As members of the Senate and Congressional Western Caucuses, we are contacting you regarding our opposition to the Environmental Protection Agency’s (EPA) efforts to significantly expand federal regulatory authority under the Clean Water Act (CWA).

We have reviewed the proposed rule that you signed on March 25th and have concluded that the rule provides essentially no limit to the CWA jurisdiction.  This is despite the Supreme Court consistently recognizing that Congress limited the authority of the EPA and the Army Corps of Engineers under the CWA.  

There has been strong opposition to EPA’s approach due to the devastating economic impacts that a federal takeover of state waters would have.  Additional and substantial regulatory costs associated with changes in jurisdiction and increased permitting requirements will result in  bureaucratic barriers to economic growth, negatively impacting farms, small businesses, commercial development, road construction and energy production, to name a few.

The threat of ruinous penalties for alleged noncompliance with the CWA is also likely to become more common given the proposed rule’s expansive approach.  For example, the EPA’s disputed classification of a small, local creek as a “water of the United States” could cost as much as $187,500 per day in civil penalties for Wyoming resident Andrew Johnson.  Similar uncertainty established under the proposed rule will ensure that expanding federal control over intrastate waters will substantially interfere with the ability of individual landowners to use their property.

We share the concerns expressed by the Western Governors Association regarding the lack of meaningful state consultation in crafting this rule.  The Western Governors stated that they –

“expressed concern to the Environmental Protection Agency and U.S. Army Corps of Engineers that a proposed rule clarifying protections under the Clean Water Act for streams and wetlands was developed without sufficient consultation with states

and could impinge on state authority.”

We fail to understand why the EPA has not adequately consulted our Governors about a rule that has such a significant impact on the economy of our states.  For example, rural states in the West have sizeable ranching and farming operations that will be seriously impacted by this rule.  Despite the claim that the Army Corps will exempt 53 farming practices as established by the Natural Resource Conservation Service, the list of 53 does not cover all existing agricultural practices.  There are a number of farming and ranching practices, such as the application of pesticides, that are not covered on this list that occur every day in the West without penalty.  Under this new proposed rule, it appears those farmers and ranchers will need to get a permit or be penalized if they continue to use those non-covered practices in new federal waters. 

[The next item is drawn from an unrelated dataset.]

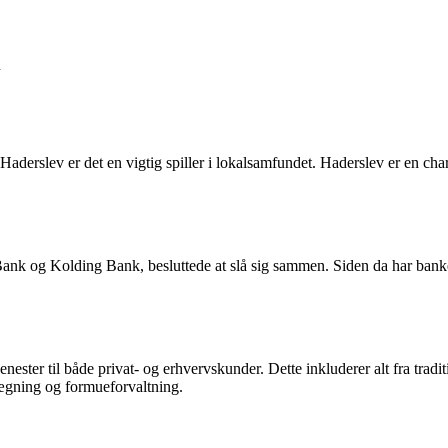
n
Haderslev er det en vigtig spiller i lokalsamfundet. Haderslev er en ch
 Bank og Kolding Bank, besluttede at slå sig sammen. Siden da har bank
enester til både privat- og erhvervskunder. Dette inkluderer alt fra tradi
ægning og formueforvaltning.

Congress has demonstrated strong opposition to past efforts to have the federal government control all wet areas of the states.  During the recent consideration of the Water Resources Development Act (WRDA), a bipartisan group of Senators voted 52 to 44 to reject the EPA’s Clean Water Act Jurisdiction Guidance, which would have also resulted in effectively unlimited jurisdiction over intrastate water bodies.  Efforts to pass legislation to have the federal government control all non-navigable waters have also failed in past Congresses.

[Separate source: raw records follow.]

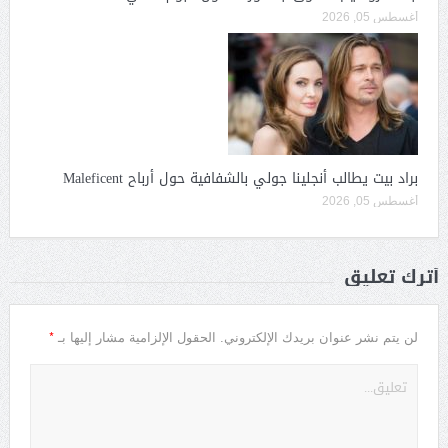
أغسطس 05, 2026
براد بيت يطالب أنجلينا جولي بالشفافية حول أرباح Maleficent
أغسطس 05, 2026
أترك تعليق
*
لن يتم نشر عنوان بريدك الإلكتروني.
الحقول الإلزامية مشار إليها بـ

We urge you to change course by committing to operating under the limits established by Congress, recognizing the states’ primary role in regulating and protecting their streams, ponds, wetlands and other bodies of water.  We also again ask that you consider the economic impacts of your policies knowing that your actions will have serious impacts on struggling families, seniors, low-income households and small business owners.